Monitorer un traitement à base de Rivaroxaban

Le monitoring, une question autour de laquelle beaucoup de débats et de discussions avaient été conduits, depuis déjà 6 ans. Il faut savoir que les NACOs influencent les tests globaux de coagulation sans, pour autant, donner d’information sur le risque hémorragique.

Comment peut-on faire face à une hémorragie sous Rivaroxaban ?

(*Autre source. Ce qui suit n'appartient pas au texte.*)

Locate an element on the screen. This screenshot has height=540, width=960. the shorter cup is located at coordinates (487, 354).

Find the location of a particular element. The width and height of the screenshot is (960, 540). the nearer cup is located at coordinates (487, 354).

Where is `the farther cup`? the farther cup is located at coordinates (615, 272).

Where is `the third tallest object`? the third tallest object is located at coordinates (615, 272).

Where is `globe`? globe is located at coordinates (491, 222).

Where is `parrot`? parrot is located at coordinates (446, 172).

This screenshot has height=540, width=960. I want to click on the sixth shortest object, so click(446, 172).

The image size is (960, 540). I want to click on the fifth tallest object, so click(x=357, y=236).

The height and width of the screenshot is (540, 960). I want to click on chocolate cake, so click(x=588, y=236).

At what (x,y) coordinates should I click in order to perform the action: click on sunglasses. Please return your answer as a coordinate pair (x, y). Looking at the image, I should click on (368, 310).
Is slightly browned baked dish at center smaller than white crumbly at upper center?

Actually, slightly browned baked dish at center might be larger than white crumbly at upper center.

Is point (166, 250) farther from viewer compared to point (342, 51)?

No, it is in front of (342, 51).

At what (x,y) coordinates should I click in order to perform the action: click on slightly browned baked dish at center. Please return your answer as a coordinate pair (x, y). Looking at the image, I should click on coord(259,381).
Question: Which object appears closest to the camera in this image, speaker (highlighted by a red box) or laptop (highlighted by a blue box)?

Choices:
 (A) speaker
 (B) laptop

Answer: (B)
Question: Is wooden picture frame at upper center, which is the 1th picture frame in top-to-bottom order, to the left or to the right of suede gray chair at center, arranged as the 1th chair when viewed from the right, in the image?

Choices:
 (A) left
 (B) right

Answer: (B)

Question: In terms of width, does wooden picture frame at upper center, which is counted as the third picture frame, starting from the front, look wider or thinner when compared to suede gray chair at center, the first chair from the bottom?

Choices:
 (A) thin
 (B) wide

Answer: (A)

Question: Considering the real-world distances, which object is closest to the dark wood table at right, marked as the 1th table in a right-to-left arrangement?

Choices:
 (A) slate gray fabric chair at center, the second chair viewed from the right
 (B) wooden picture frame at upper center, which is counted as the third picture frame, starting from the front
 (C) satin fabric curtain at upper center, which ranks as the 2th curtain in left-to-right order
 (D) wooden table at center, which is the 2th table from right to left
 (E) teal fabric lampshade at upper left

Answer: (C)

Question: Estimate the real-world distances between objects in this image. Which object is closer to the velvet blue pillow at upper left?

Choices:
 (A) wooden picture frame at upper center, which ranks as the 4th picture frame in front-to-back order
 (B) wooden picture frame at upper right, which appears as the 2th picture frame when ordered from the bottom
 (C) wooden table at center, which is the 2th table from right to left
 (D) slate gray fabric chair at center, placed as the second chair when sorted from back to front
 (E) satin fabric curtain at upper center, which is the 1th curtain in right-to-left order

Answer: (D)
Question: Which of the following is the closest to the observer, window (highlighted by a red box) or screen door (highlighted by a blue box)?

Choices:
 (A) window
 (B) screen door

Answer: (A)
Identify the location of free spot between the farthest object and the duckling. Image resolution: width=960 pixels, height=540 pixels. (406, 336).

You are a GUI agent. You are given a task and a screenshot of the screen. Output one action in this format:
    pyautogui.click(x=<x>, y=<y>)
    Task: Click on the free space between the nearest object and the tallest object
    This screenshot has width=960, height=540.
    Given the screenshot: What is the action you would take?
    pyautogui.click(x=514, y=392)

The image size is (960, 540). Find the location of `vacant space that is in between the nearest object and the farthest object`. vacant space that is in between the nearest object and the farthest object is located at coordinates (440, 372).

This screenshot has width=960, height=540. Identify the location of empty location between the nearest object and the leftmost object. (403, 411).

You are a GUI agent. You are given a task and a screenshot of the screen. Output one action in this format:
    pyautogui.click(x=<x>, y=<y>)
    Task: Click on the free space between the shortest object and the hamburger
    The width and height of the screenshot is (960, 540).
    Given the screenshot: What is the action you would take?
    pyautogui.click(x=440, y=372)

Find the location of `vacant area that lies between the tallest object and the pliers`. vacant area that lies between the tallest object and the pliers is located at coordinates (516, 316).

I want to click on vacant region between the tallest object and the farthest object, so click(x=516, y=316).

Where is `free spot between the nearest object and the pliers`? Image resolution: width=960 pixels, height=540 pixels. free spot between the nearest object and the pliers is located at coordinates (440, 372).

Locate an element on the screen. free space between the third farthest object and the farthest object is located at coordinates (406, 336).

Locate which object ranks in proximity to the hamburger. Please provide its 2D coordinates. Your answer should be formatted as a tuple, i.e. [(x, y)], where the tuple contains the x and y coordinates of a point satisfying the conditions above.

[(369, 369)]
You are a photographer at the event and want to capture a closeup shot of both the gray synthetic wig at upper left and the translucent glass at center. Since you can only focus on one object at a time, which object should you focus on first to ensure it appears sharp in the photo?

L’antidote du Rivaroxaban, c’est bientôt du domaine du concret et il sera présent sur le marché au début de l’année prochaine, il s’agit de l’Andexanet, a précisé Pr Mouret. Cette molécule ressemble au facteur Xa avec un mode d’action très intéressant puisqu’elle elle avale le Rivaroxaban. L’Andexanet neutralise, après 2 mn, 50% de l’activité du Rivaroxaban. Les résultats officiels avaient été présentés à San Diego le 16 mars. Cet antidote est spécifique du facteur Xa, son début d’action est très rapide, après quelques minutes et il est réservé aux hémorragies massives.

A la fin de son exposé, Pr Mouret a récapitulé en soulignant l’importance de la voie orale, de la monoprise quotidienne, de la faible élimination rénale et le temps de demi-vie relativement court du Rivaroxaban, des atouts qui font de ce médicament l’anticoagulant oral le plus convoité actuellement. Le Rivaroxaban, possède aussi l’avantage d’inactiver aussi bien le facteur Xa libre que celui lié au thrombus, ce qui évite l’effet rebond après l’arrêt du traitement. Sous Rivaroxaban, les évènements thromboemboliques sont diminués de 50% comparativement aux HBPM.

Pr Mouret n’a, cependant, pas omis de parler d’un volet autrefois névralgique qu’est « Le prix ». En effet, six  ans auparavant, le Rivaroxaban était deux fois plus cher que les HBPM (héparine à bas poids moléculaire). De nos jours, ces deux produits sont au même prix ce qui fait qu’il ne devrait plus y avoir de contre-indication financière à l’utilisation de ce médicament. Et avec l’arrivée prochaine sur le marché de son antidote spécifique, chose qui réconforte certainement les médecins dans les situations d’urgence, le Rivaroxaban aspire à être leader sur le marché de l’anticoagulation orale.